ASBA (applications supported by blocked amounts) was introduced by SEBI to protect the interests of the retail investors. ASBA can used to apply for IPOs, FPOs, rights issues etc. In ASBA, the designated bank account only gets blocked to the extent of the application money. On the date of allotment, the amount gets debited to the extent of allotted shares and the balance gets released. If zero shares are allotted to the applicant, then the entire blocked amount under ASBA is released.

Who can make an ASBA investment?

ASBA is mandatory for all IPOs after January 01st 2016. However, an ASBA investor has to fulfil some basic conditions.

  • He must be a resident individual applying under the Retail Quota
  • Bid must be at cut-off price with a single option of number of shares bid
  • ASBA application has to be made through self certified syndicate bankers (SCSB)
  • Such price intibid made in ASBA cannot be revised later on
  • ASBA cannot be used for other categories like employees / shareholders etc.

What are the advantages of ASBA?

ASBA comes as a major boon to retail investors. Here are some of the major advantages.

  • Since the amount is only blocked, you continue to earn interest
  • You don’t worry about refunds as only the allotment money is debited
  • The application process is very simple and you can apply through your bank
  • The blocked amount is included in average quarterly balance (AQB)
  • Even through bids cannot be revised, they can be cancelled.

How can an ASBA application be cancelled?

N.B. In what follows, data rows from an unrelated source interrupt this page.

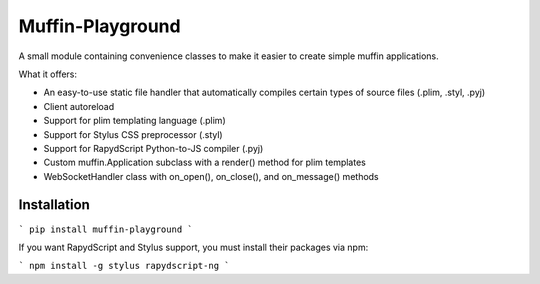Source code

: Muffin-Playground
#################

A small module containing convenience classes to make it easier to create simple muffin applications.

What it offers:

- An easy-to-use static file handler that automatically compiles certain types of source files (.plim, .styl, .pyj)
- Client autoreload
- Support for plim templating language (.plim)
- Support for Stylus CSS preprocessor (.styl)
- Support for RapydScript Python-to-JS compiler (.pyj)
- Custom muffin.Application subclass with a render() method for plim templates
- WebSocketHandler class with on_open(), on_close(), and on_message() methods

Installation
============

```
pip install muffin-playground
```

If you want RapydScript and Stylus support, you must install their packages via npm:

```
npm install -g stylus rapydscript-ng
```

While an ASBA application cannot be revised as per the rules, the ASBA application can certainly be cancelled. There are two distinct situations here. If the IPO has not closed, you can cancel the ASBA application through your online trading account or through the bank. Your SCSB will cancel the bid and unblock the amount right away. However, if you withdraw after the issue closes, then you have to write to the registrar to cancel the bid. The SCSB will only remove the block after the allotment is complete and they get intimation from the registrar.